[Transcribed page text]
##############################
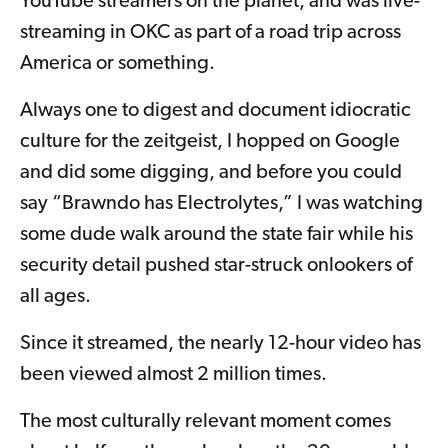
YouTube streamers on the planet, and was live-
streaming in OKC as part of a road trip across
America or something.
Always one to digest and document idiocratic
culture for the zeitgeist, I hopped on Google
and did some digging, and before you could
say “Brawndo has Electrolytes,” I was watching
some dude walk around the state fair while his
security detail pushed star-struck onlookers of
all ages.
Since it streamed, the nearly 12-hour video has
been viewed almost 2 million times.
The most culturally relevant moment comes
##############################
-- Exercise --
Extract the text of the entries above line by line, copying each line verbatim and leaving out the pictures.

-- Response box --
YouTube streamers on the planet, and was live-
streaming in OKC as part of a road trip across
America or something.
Always one to digest and document idiocratic
culture for the zeitgeist, I hopped on Google
and did some digging, and before you could
say “Brawndo has Electrolytes,” I was watching
some dude walk around the state fair while his
security detail pushed star-struck onlookers of
all ages.
Since it streamed, the nearly 12-hour video has
been viewed almost 2 million times.
The most culturally relevant moment comes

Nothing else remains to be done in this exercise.